The lines below from the one with "non-Hodgkin's type, Low" up to and including the one with "is a histopathology" are what you should set down, exactly and without pictures.

• EXTRACTED RECORDS:
=== Section Start ===
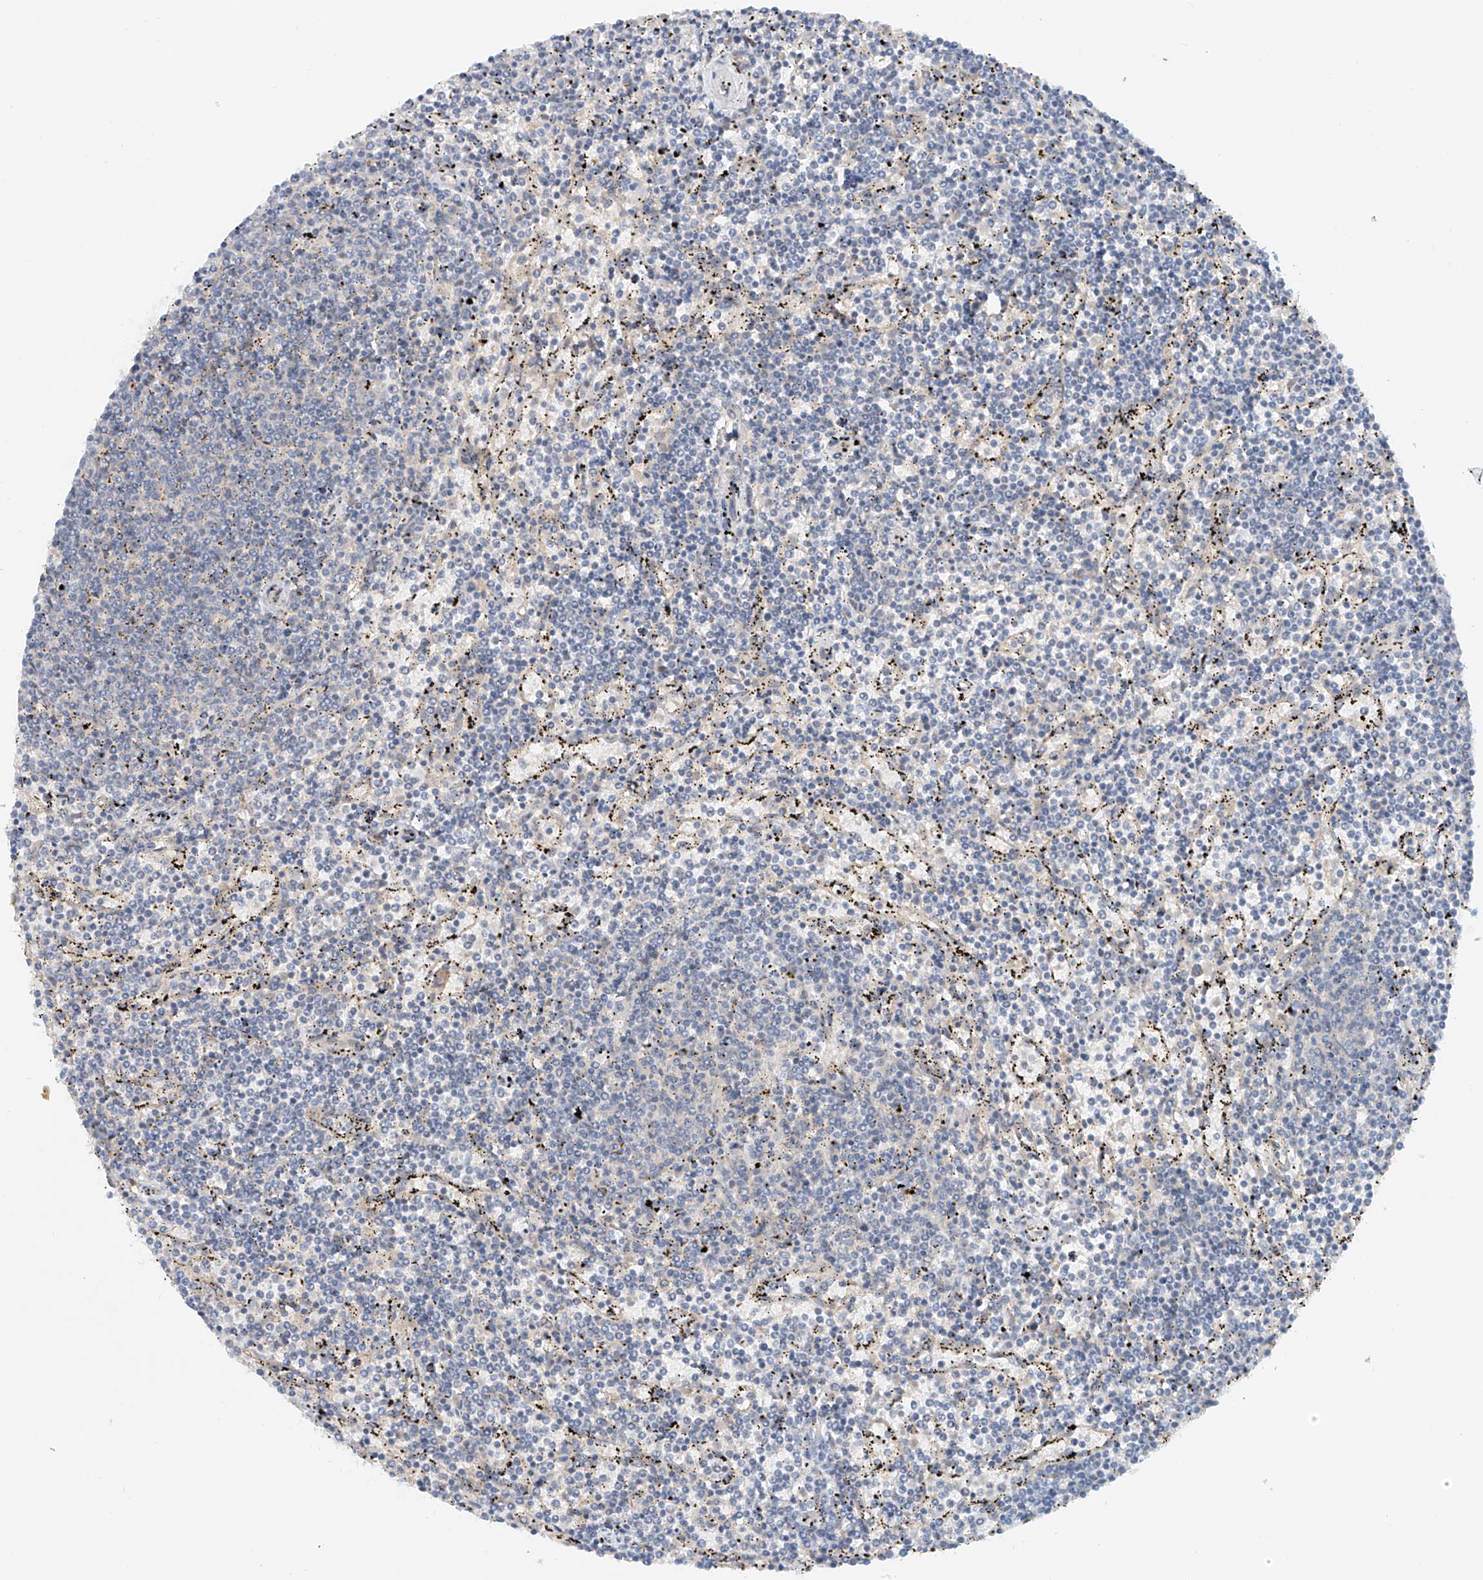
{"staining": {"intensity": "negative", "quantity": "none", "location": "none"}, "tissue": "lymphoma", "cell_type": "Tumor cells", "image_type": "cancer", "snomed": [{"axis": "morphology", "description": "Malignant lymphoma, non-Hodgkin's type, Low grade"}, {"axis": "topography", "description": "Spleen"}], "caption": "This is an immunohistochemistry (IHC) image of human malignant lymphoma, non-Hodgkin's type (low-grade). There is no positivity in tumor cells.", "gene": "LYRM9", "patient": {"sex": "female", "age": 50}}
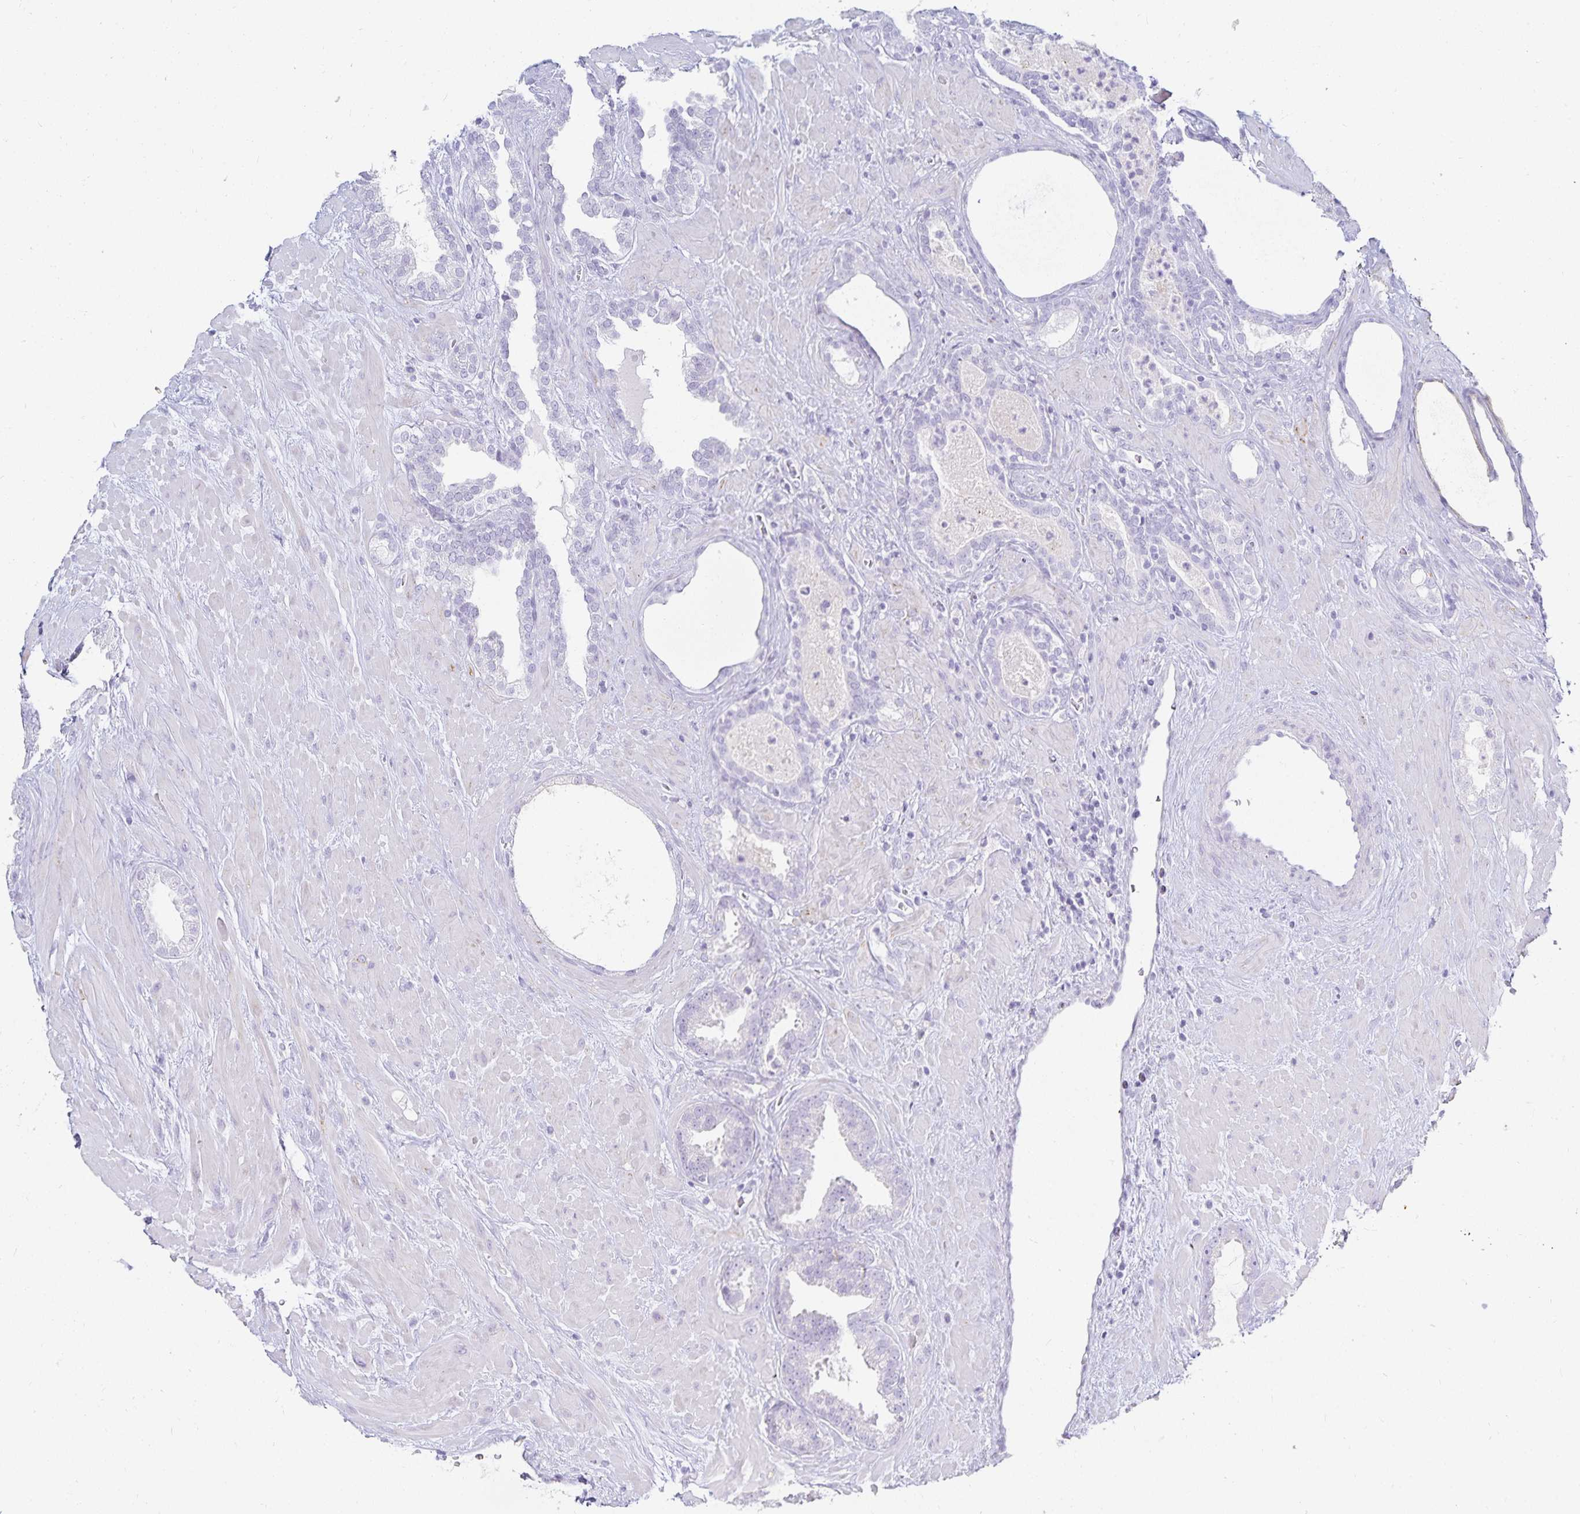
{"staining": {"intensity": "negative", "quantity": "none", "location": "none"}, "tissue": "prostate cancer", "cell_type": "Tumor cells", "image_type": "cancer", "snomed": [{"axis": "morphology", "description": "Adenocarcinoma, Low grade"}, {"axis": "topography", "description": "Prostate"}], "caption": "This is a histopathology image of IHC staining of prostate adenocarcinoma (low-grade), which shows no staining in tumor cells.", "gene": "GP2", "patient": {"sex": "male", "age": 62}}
=== Section End ===
=== Section Start ===
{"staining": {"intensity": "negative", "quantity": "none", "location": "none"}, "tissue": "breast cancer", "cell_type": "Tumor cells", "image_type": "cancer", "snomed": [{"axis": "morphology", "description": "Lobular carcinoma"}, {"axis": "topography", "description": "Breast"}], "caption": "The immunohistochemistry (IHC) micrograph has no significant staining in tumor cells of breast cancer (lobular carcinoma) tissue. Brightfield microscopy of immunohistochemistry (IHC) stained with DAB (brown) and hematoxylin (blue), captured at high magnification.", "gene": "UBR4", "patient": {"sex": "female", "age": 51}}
=== Section End ===
=== Section Start ===
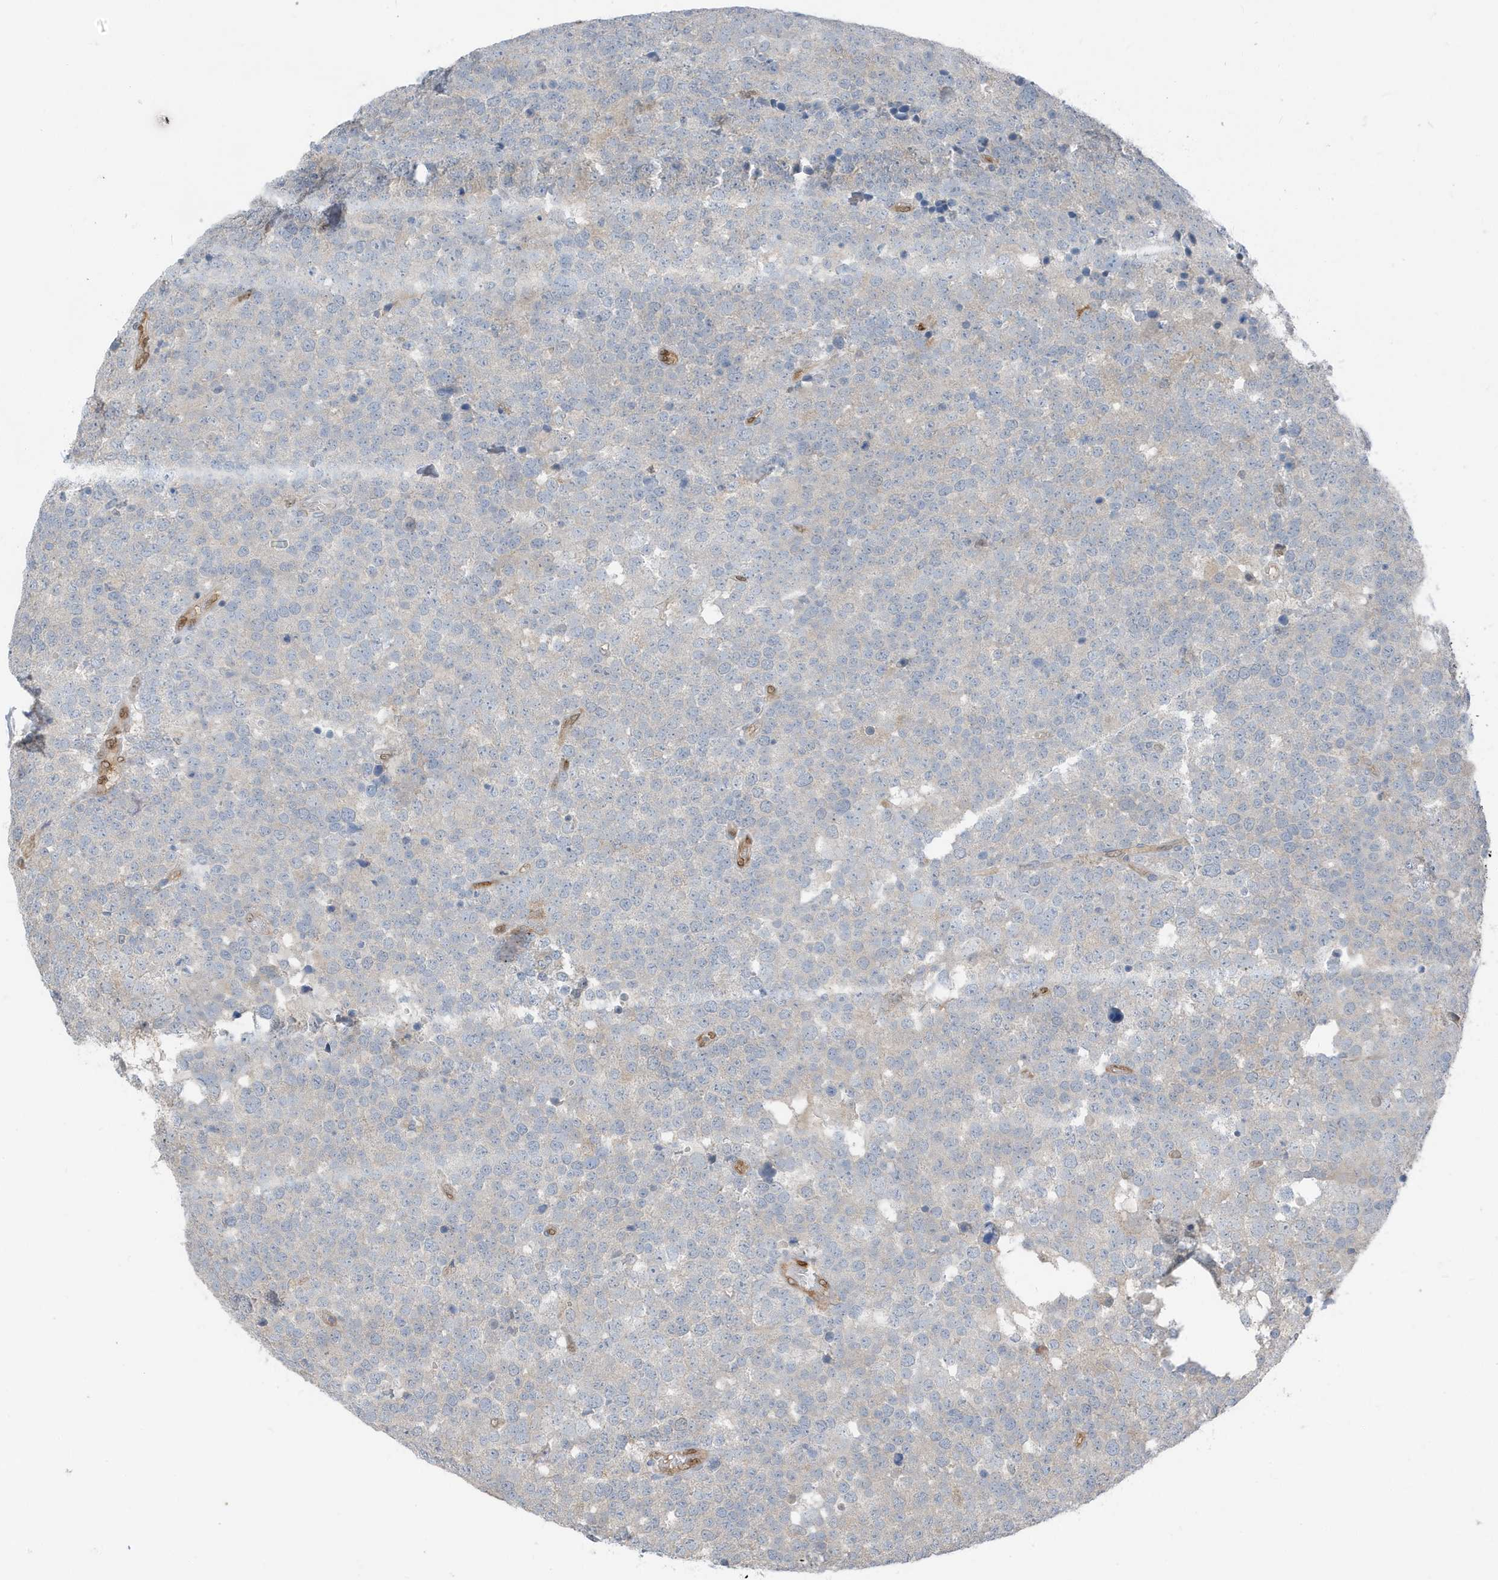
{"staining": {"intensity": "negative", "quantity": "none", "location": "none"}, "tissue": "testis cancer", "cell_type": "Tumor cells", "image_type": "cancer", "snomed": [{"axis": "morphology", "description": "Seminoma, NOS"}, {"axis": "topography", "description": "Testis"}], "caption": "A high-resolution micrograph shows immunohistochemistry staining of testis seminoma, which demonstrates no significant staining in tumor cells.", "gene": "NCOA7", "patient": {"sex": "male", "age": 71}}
=== Section End ===
• TASK SOLUTION:
{"staining": {"intensity": "negative", "quantity": "none", "location": "none"}, "tissue": "lymphoma", "cell_type": "Tumor cells", "image_type": "cancer", "snomed": [{"axis": "morphology", "description": "Malignant lymphoma, non-Hodgkin's type, Low grade"}, {"axis": "topography", "description": "Spleen"}], "caption": "This is an immunohistochemistry (IHC) image of human malignant lymphoma, non-Hodgkin's type (low-grade). There is no positivity in tumor cells.", "gene": "LYRM9", "patient": {"sex": "female", "age": 50}}
{"staining": {"intensity": "negative", "quantity": "none", "location": "none"}, "tissue": "prostate cancer", "cell_type": "Tumor cells", "image_type": "cancer", "snomed": [{"axis": "morphology", "description": "Adenocarcinoma, Low grade"}, {"axis": "topography", "description": "Prostate"}], "caption": "This is a histopathology image of IHC staining of prostate adenocarcinoma (low-grade), which shows no staining in tumor cells.", "gene": "GP2", "patient": {"sex": "male", "age": 62}}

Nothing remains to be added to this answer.